Ее ничем не убедить, что старый дипломат - красивый юноша, даже за миллион не изменит она своего мнения. Мужчине ее любовь льстит. Она пышет здоровьем, ее зубы - это тридцать две жемчужины редкого блеска в оправе из коралла. Ее рот, который она сама называет рылом, свеж и вкусен, как у телки, если воспользоваться выражением Шекспира. Я тоскую по ее губам! Она ценит красивых, сильных мужчин, Адольфов, Огюстов, Александров, фигляров, шутов. Ее учитель, отвратительный старик, жестоко бил ее, и только после нещадных побоев она стала гибкой, грациозной, смелой!
- Вы опьянели от Малаги! - заметила графиня.
- Она значится Малагой только на афишах, - отпарировал Паз обиженным тоном. - Она живет на улице Сен-Аазар, в скромной квартирке на четвертом этаже, как принцесса, в бархате и шелку. Она живет двойной жизнью: жизнью ярмарочной акробатки и жизнью красивой женщины.
- А она вас любит?
- Она меня любит.., вам это покажется смешным.., только за то, что я поляк! Она представляет себе поляков по гравюре, которая изображает Понятовского, бросающимся в Эльстер, ибо для всей Франции Эльстер - мощный поток, поглотивший Понятовского, тогда как на самом деле в нем не так-то легко утонуть... И при всем том я очень несчастен, сударыня...
Душевная мука, выразившаяся на лице Тадеуша, тронула Клемантину.
- Все вы, мужчины, любите то, что необычно!
- А вы разве не любите? - заметил Тадеуш.
- Я отлично знаю Адама и уверена, что он забыл бы меня ради какой-нибудь акробатки вроде вашей Малаги. А где вы ее увидели?
- В Сен-Клу, в сентябре прошлого года, в праздничный день. Она стояла под парусиновым навесом в углу подмостков, на которых происходит парад труппы. Ее товарищи, все в польских костюмах, играли кто во что горазд. Она стояла молча и показалась мне грустной. О чем могла грустить девушка в двадцать лет? Вот это меня и тронуло.
Графиня сидела в очаровательной задумчивой позе.
- Бедный, бедный Тадеуш! - воскликнула она и с простотой, отличающей истинно светскую даму, прибавила не без тонкой улыбки:
- Ступайте, ступайте в цирк!
Тадеуш взял ее руку, поцеловал, уронив на нее горячую слезу, и вышел. Выдумав несуществующую страсть к цирковой наезднице, он должен был придать ей некоторое правдоподобие. Правдой в его рассказе было только то, что на ярмарке в Сен-Клу его внимание на минуту привлекла Малага, знаменитая наездница из семьи Бутор, имя которой бросилось ему в глаза сегодня утром на цирковой афише. Клоун, которому монета в сто су развязала язык, сообщил капитану, что наездница - подкидыш, а может быть, даже украдена в детстве. Тадеуш пошел в цирк и увидел Малагу. За десять франков конюх, который в цирке приблизительно то же, что костюмерша в театре, рассказал ему, что Малагу зовут Маргаритой Тюрке, что она живет на улице Фоссе-дю-Тампль на шестом этаже.

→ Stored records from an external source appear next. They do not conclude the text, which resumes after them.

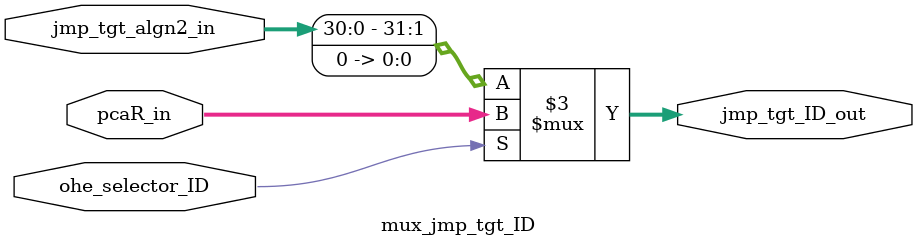
<source format=v>




`timescale 1ns/1ps

// module mux_jmp_tgt_ID : mux_jmp_tgt_ID
module mux_jmp_tgt_ID
  ( input                    ohe_selector_ID,
    input      signed [30:0] jmp_tgt_algn2_in, // t31s_rp1
    input      signed [31:0] pcaR_in, // w32
    output reg signed [31:0] jmp_tgt_ID_out // w32
  );


  always @ (*)

  begin : p_mux_jmp_tgt_ID

    // jmp_tgt_ID_out = 32'sh0;

    // (jmp_tgt_ID_copy0_jmp_tgt_algn2_ID)
    // [ctrl.n:201]
    jmp_tgt_ID_out = $signed({jmp_tgt_algn2_in, 1'b0});

    if (ohe_selector_ID) // (jmp_tgt_ID_copy0_pcaR_ID)
    begin
      // [ctrl.n:165]
      jmp_tgt_ID_out = pcaR_in;
    end

  end

endmodule

</source>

На следующий день Тадеуш со смертельным отчаянием в сердце пошел в предместье Тампль и спросил мадемуазель Тюрке, летом дублировавшую самую знаменитую наездницу в цирке, а зимой работавшую фигуранткой в бульварном театре.
- Малага! - крикнула консьержка, бегом помчавшись в мансарду, - вас какой-то красивый господин спрашивает! Он сейчас разговаривает с Шапюзо, а тот его нарочно задерживает, чтобы дать мне время вас предупредить.
- Спасибо, мадам Шапюзо; но что он обо мне подумает, я как раз глажу платья!
- Тоже мне, да кто влюблен, тому все в его предмете нравится.
- Это англичанин? Они любят лошадей.